In den Pressemitteilungen in den letzten Wochen war auch zu lesen, dass Lehrerinnen und Lehrer Mädchen und Jungen unterschiedlich beurteilen, und dann muss man natürlich Strategien entwickeln, wie man dem entgegenwirken kann. Das geht aber nur, das wurde hier auch deutlich gesagt, wenn man das analysiert hat. Es ist außerdem sinnvoll, dass sich Schülerinnen und Schüler frühzeitig mit dem Gender-Aspekt auseinander setzen, denn dann, denke ich, findet es auch Akzeptanz in ihrem späteren Leben.
Der Senator für Wirtschaft und Häfen hat das Projekt Existenzgründungshilfen – auch unter dem Begriff B.E.G.IN als Projekt bekannt – als Pilotprojekt angemeldet. Es ist ein durchaus erfolgreiches Projekt, darüber haben wir schon oft geredet, und wir haben uns auch schon oft davon überzeugt, aber das Projekt läuft auch schon seit Jahren, es ist nichts Neues. Auf weitere Projekte möchte ich jetzt hier nicht eingehen.

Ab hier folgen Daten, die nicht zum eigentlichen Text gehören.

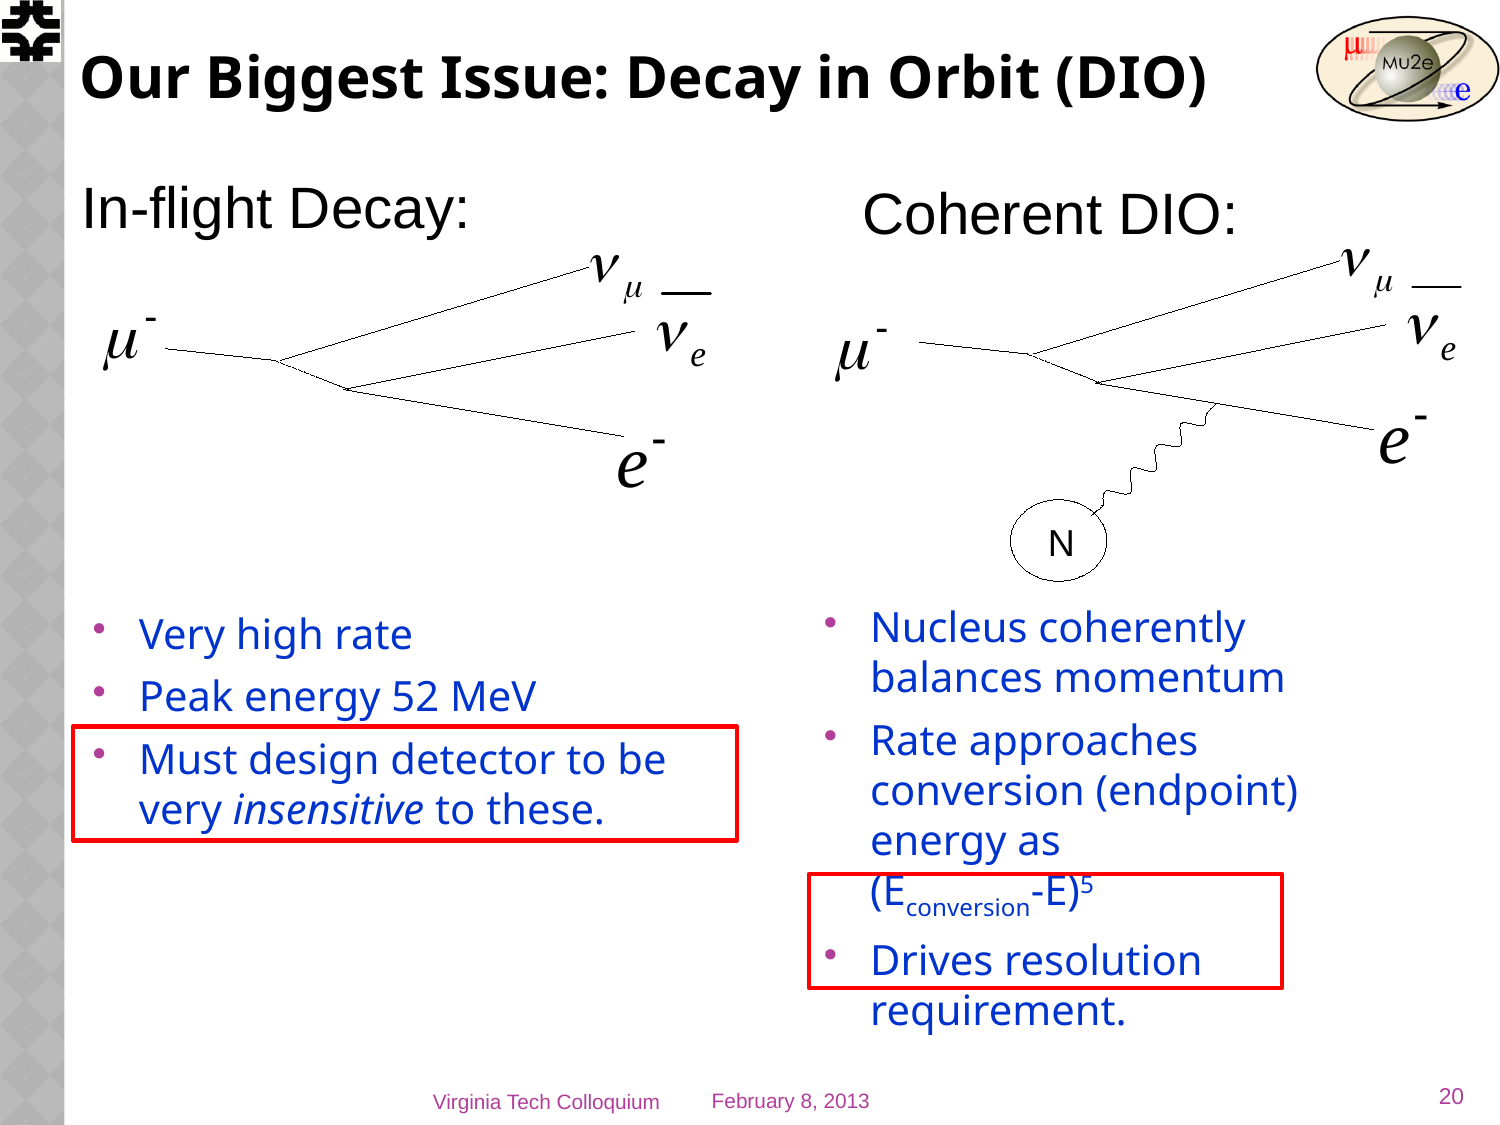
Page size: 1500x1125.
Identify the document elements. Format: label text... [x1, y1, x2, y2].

text_box [808, 874, 1283, 988]
title Our Biggest Issue: Decay in Orbit (DIO) [72, 26, 1247, 110]
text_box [91, 224, 724, 507]
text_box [822, 218, 1474, 582]
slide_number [0, 0, 65, 1125]
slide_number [696, 1075, 1025, 1114]
text_box In-flight Decay: [66, 162, 511, 248]
picture [0, 0, 61, 62]
picture [1315, 15, 1500, 122]
list Very high rate Peak energy 52 MeV Must design detector to be very insensitive to these. [78, 599, 774, 1038]
list Nucleus coherently balances momentum Rate approaches conversion (endpoint) energy as (Econversion-E)5 Drives resolution requirement. [810, 593, 1436, 994]
footer Virginia Tech Colloquium [75, 1075, 675, 1114]
slide_number 20 [1367, 1071, 1465, 1110]
text_box Coherent DIO: [847, 168, 1306, 216]
text_box [72, 726, 737, 841]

Lassen Sie mich zuletzt noch einmal auf die Frage eingehen: Sind die Mittel und Wege richtig, die wir eingeschlagen haben? Was müssen wir tun, damit Gender Mainstreaming nachhaltig auch hier in der bremischen Verwaltung verankert wird? Erstens: Fortbildungen müssen verpflichtend sein, besonders auch für Führungskräfte. Zweitens: Die Akzeptanz von Gender Mainstreaming muss erhöht werden. Drittens: Auch Bereiche wie die Senatskanzlei und die Verwaltung der Bremischen Bürgerschaft dürfen nicht außen vor bleiben. Viertens: Die jährliche Berichterstattung muss eingehalten werden, und über andere Sachen, die bei der Umsetzung noch hilfreich sind, hat Frau Hauffe schon geredet.
Zum Schluss möchte ich jetzt noch einmal einen Appell an meine Kolleginnen und Kollegen hier im Haus richten: Ich denke, als wir 2001 darüber geredet haben, wie Gender Mainstreaming hier in die
Verwaltung implementiert werden kann, haben viele doch gedacht, ich habe es so an den Gesichtern gesehen: Was ist das denn für ein alter Hut mit neuen Federn, der hier jetzt so vorgestellt wird! Ich denke, in dieser Phase befinden wir uns nicht mehr, inzwischen werden immer mehr auch die Frauen einbezogen. Das haben wir heute Morgen gerade gehört. Es heißt nicht mehr: Alle Mann an Deck! Auch die Frauen gehen jetzt an Deck. Das heißt aber noch lange nicht, dass geballte Gender-Kompetenz hier im Hause vorhanden ist.
Ich denke, da müssen sich auch noch einige auf den Weg der Fortbildung begeben, und Sie finden eine gute Begleitung. Nehmen Sie sich Material von unten mit! – Vielen Dank!